Феномен Николая Бухарина потрясает. Сделав за пять лет бросок от леворадикальной
идеологии к правой концепции, он потом в следующие пять лет снова вернулся к левой
точке зрения на всемогущество государственной политики.
Крайности в теории так или иначе приводили и приводят к экстремизму в практике. Но
есть экстремизм людей, твердых в своих убеждениях. Так, Л.Д.Троцкий и троцкисты всегда
стояли на крайне левых позициях, всегда были "левее" Ленина и партии. Их упорство было
упорством принципиальных противников. А есть экстремизм людей, мечущихся от одной
крайности к другой. Этот экстремизм еще более трагичен, особенно если он основан на
искренних заблуждениях. Ведь в конечном итоге Бухарин стремился быть в русле партийной
политики. Но он всегда делал "лишние", за пределами реализуемого, шаги, а потом, с
опозданием начиная движение в обратном направлении, снова не мог вовремя остановиться
и доходил до противоположной крайности.
4. Социально-экономическая база сталинизма
Нелегко разобраться в перипетиях идейно-политической борьбы в России первой трети
XX столетия. Для этого надо ответить на несколько чрезвычайно острых вопросов:
возможно ли было реализовать принятую модель индустриального развития страны?

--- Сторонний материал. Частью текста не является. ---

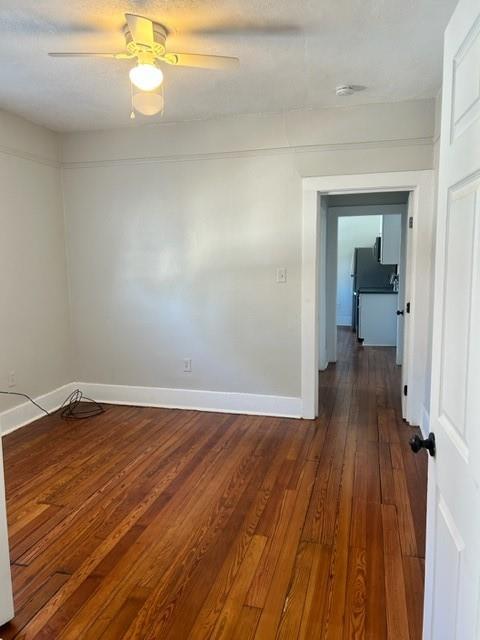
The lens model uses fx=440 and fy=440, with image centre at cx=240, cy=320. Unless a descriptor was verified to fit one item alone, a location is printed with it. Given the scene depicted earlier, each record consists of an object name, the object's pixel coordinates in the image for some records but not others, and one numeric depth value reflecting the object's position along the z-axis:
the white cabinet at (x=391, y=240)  6.62
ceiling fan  2.08
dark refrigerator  8.49
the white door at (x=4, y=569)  1.66
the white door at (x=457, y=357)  0.96
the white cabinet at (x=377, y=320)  7.16
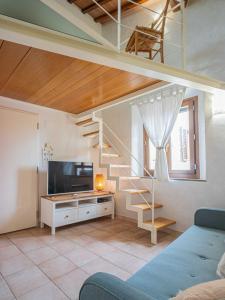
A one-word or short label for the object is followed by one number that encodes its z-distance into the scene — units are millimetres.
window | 3430
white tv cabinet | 3578
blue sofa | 992
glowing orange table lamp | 4702
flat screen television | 3834
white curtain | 3461
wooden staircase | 3233
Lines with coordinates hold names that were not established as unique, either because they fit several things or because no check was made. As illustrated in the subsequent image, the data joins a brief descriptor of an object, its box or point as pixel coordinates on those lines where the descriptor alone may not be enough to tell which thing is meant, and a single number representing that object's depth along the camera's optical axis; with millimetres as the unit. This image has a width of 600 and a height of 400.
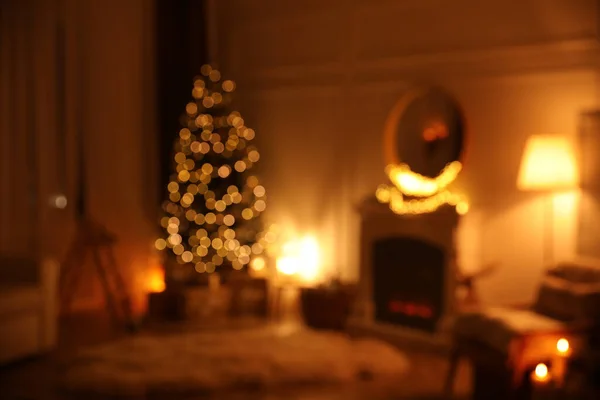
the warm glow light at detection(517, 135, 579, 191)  4941
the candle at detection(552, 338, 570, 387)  4108
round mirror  5777
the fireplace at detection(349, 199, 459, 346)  5555
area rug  4523
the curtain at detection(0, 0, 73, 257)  6477
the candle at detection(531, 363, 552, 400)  4102
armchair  4004
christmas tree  6723
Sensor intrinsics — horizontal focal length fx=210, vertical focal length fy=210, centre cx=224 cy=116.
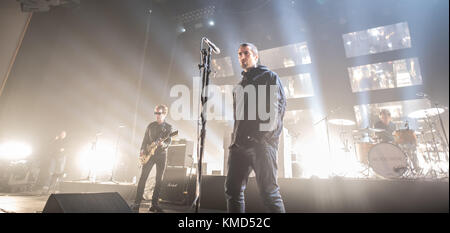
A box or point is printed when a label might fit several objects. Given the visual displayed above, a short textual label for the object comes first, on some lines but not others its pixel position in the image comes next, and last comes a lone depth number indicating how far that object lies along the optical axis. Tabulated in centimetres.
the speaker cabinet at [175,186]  384
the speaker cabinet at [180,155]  442
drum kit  360
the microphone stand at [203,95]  169
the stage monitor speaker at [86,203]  159
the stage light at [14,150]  550
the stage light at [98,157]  631
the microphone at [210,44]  213
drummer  450
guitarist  333
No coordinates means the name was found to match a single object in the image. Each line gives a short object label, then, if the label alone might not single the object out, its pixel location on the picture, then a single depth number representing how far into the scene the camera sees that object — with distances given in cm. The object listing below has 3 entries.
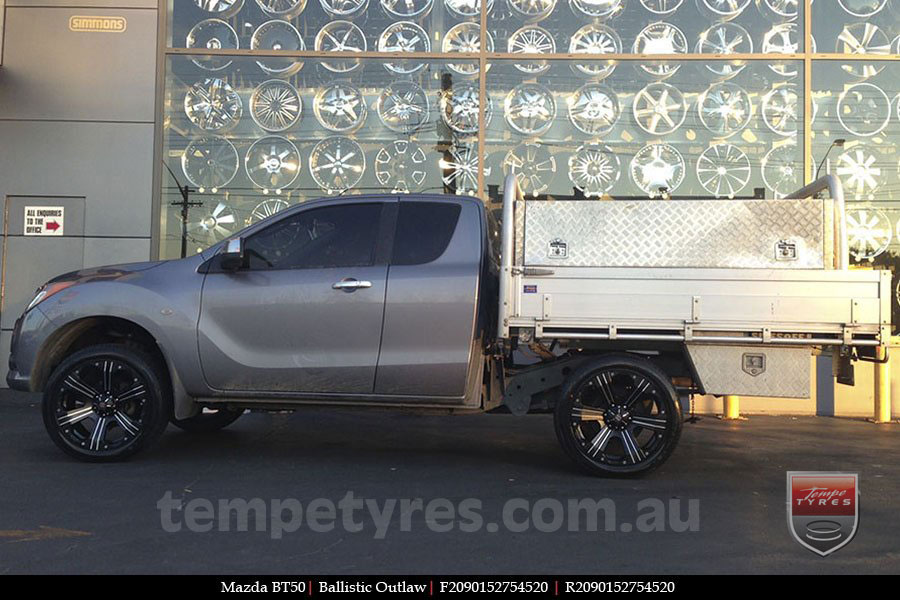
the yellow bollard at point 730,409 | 954
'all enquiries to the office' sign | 1076
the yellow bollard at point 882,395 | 941
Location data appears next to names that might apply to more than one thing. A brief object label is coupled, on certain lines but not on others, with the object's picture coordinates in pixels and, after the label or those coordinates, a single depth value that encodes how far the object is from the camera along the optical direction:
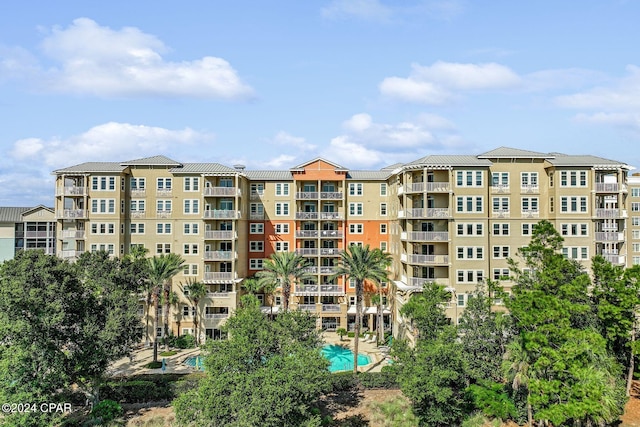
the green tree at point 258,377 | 21.91
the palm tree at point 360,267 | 38.53
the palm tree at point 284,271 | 42.75
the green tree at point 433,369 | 26.66
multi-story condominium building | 40.66
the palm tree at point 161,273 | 40.31
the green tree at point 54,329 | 24.75
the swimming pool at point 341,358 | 38.95
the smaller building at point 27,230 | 61.47
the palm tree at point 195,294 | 43.97
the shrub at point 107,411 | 28.80
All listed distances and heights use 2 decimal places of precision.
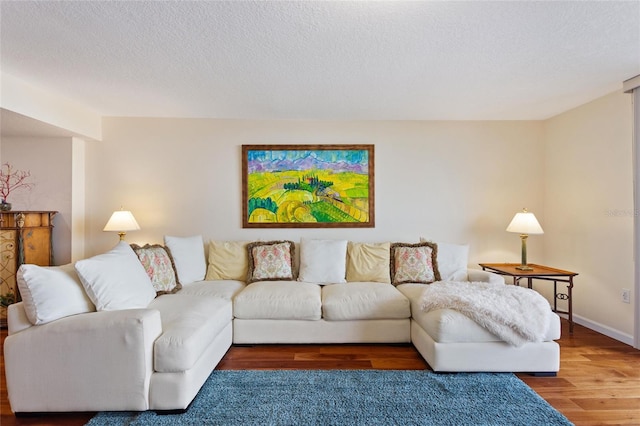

Возможна ли была индустриализация без коллективизации сельского хозяйства в тех
формах, в которых она прошла в России? На эти вопросы можно ответить, только опираясь
на конкретно-исторический подход, не затрагивая в данном контексте вопроса о верности
или неверности самого социалистического эксперимента. Будем исходить из факта
совершившейся революции.
Объяснять последовавшие после смерти В.И. Ленина деформации линии нэпа лишь
личными качествами тех или иных лидеров это сильное упрощение. Политико-
экономический подход к проблеме предполагает поиск более существенных причин, прежде
всего анализ социально-классовой структуры общества первых послереволюционных лет.
Мы не без опасений предлагаем свою версию: главной причиной деформации и даже грубых,
антигуманных извращений является крестьянское мировоззрение большинства населения
страны, в которой осуществлялась большевистская власть.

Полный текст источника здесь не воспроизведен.